Unlike static pruning methods that drop tokens all at once, LazyLLM selectively computes the KV cache only for tokens that are crucial for the next token prediction, deferring the computation of less important tokens to later steps.
This dynamic approach allows the model to adjust the token set at each generation step, which is essential for maintaining accuracy.
Main Findings and Results
Token Importance and Pruning Strategy
LazyLLM leverages the attention scores from previous transformer layers to determine the importance of each token. By progressively pruning tokens that are less important, LazyLLM can significantly reduce the computational load during the prefilling stage.
An auxiliary cache (Aux Cache) is used to store the hidden states of pruned tokens, enabling their efficient retrieval if they become relevant in later steps.
This ensures that each token is computed at most once, maintaining computational efficiency.
Performance Evaluation
Empirical evaluations on 16 standard datasets across various tasks demonstrated that LazyLLM could be integrated with existing LLMs like Llama 2 and XGen without any fine-tuning, significantly accelerating the inference process.
For example, in multi-document question-answering tasks, LazyLLM achieves a 2.34× speedup in the prefilling stage while maintaining accuracy, showcasing its effectiveness and efficiency.

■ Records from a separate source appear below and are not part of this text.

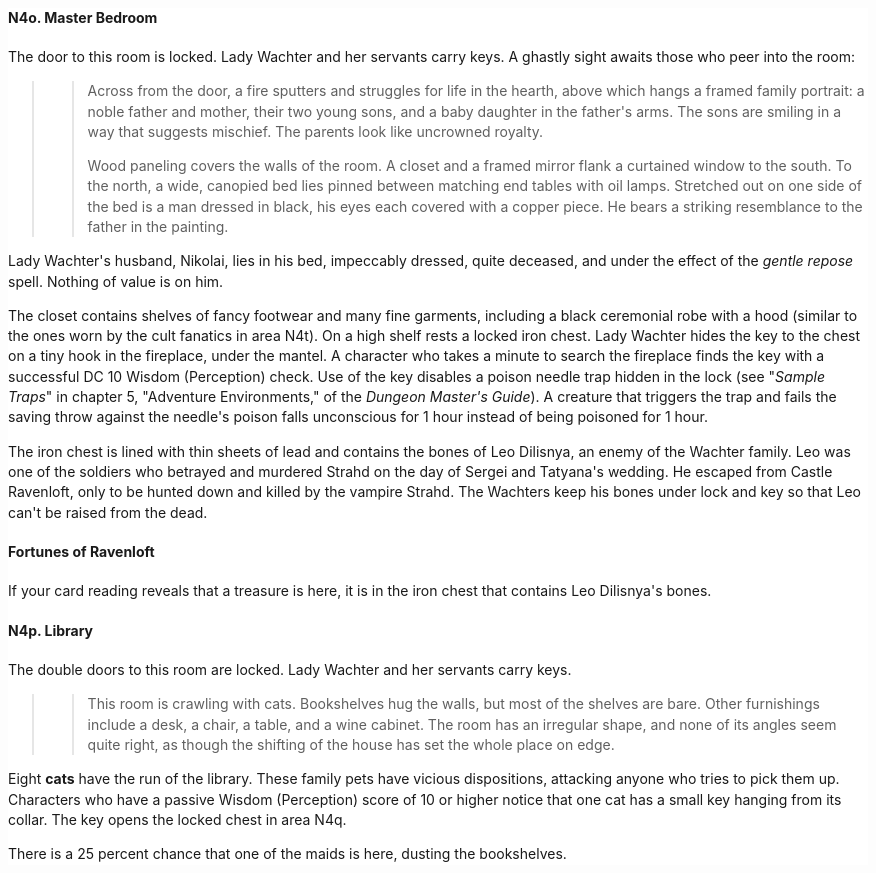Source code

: #### N4o. Master Bedroom

The door to this room is locked. Lady Wachter and her servants carry keys. A ghastly sight awaits those who peer into the room:

>>Across from the door, a fire sputters and struggles for life in the hearth, above which hangs a framed family portrait: a noble father and mother, their two young sons, and a baby daughter in the father's arms. The sons are smiling in a way that suggests mischief. The parents look like uncrowned royalty.
>>
>>Wood paneling covers the walls of the room. A closet and a framed mirror flank a curtained window to the south. To the north, a wide, canopied bed lies pinned between matching end tables with oil lamps. Stretched out on one side of the bed is a man dressed in black, his eyes each covered with a copper piece. He bears a striking resemblance to the father in the painting.
>>

Lady Wachter's husband, Nikolai, lies in his bed, impeccably dressed, quite deceased, and under the effect of the *gentle repose* spell. Nothing of value is on him.

The closet contains shelves of fancy footwear and many fine garments, including a black ceremonial robe with a hood (similar to the ones worn by the cult fanatics in area N4t). On a high shelf rests a locked iron chest. Lady Wachter hides the key to the chest on a tiny hook in the fireplace, under the mantel. A character who takes a minute to search the fireplace finds the key with a successful DC 10 Wisdom (Perception) check. Use of the key disables a poison needle trap hidden in the lock (see "*Sample Traps*" in chapter 5, "Adventure Environments," of the *Dungeon Master's Guide*). A creature that triggers the trap and fails the saving throw against the needle's poison falls unconscious for 1 hour instead of being poisoned for 1 hour.

The iron chest is lined with thin sheets of lead and contains the bones of Leo Dilisnya, an enemy of the Wachter family. Leo was one of the soldiers who betrayed and murdered Strahd on the day of Sergei and Tatyana's wedding. He escaped from Castle Ravenloft, only to be hunted down and killed by the vampire Strahd. The Wachters keep his bones under lock and key so that Leo can't be raised from the dead.

#### Fortunes of Ravenloft

If your card reading reveals that a treasure is here, it is in the iron chest that contains Leo Dilisnya's bones.

#### N4p. Library

The double doors to this room are locked. Lady Wachter and her servants carry keys.

>>This room is crawling with cats. Bookshelves hug the walls, but most of the shelves are bare. Other furnishings include a desk, a chair, a table, and a wine cabinet. The room has an irregular shape, and none of its angles seem quite right, as though the shifting of the house has set the whole place on edge.
>>

Eight **cats** have the run of the library. These family pets have vicious dispositions, attacking anyone who tries to pick them up. Characters who have a passive Wisdom (Perception) score of 10 or higher notice that one cat has a small key hanging from its collar. The key opens the locked chest in area N4q.

There is a 25 percent chance that one of the maids is here, dusting the bookshelves.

Implications and Potential Applications
Universal Integration
One of the standout features of LazyLLM is its universality. It can be seamlessly integrated with any existing transformer-based LLM, enhancing inference speed without requiring any parameter modifications or fine-tuning.
This makes it a highly versatile solution for a wide range of applications, from chatbots and virtual assistants to more complex AI-driven systems.
Training-Free Efficiency
LazyLLM's training-free nature means that it can be directly applied to existing models, providing immediate benefits in terms of reduced TTFT and overall generation time.
This can lead to more responsive AI systems, improving user experience and enabling more efficient deployment of LLMs in production environments.
Real-World Applications
In real-world scenarios, the ability to dynamically prune tokens can lead to substantial improvements in various applications. For instance:
- Customer Support: Faster response times in chatbots can enhance user satisfaction.
- Content Generation: Reduced latency in generating long-form content can boost productivity.
- Interactive AI Systems: More responsive interactions in virtual assistants and interactive storytelling applications.
Conclusion
LazyLLM represents a significant advancement in the quest for efficient LLM inference. By dynamically pruning tokens based on their importance, LazyLLM reduces the computational burden during the prefilling stage, directly addressing the TTFT bottleneck.
This results in faster, more efficient language model inference without sacrificing accuracy, making it a valuable tool for a wide range of applications.
As LLMs continue to grow in complexity and capability, innovations like LazyLLM will be essential in ensuring that these models remain practical and efficient in real-world deployments.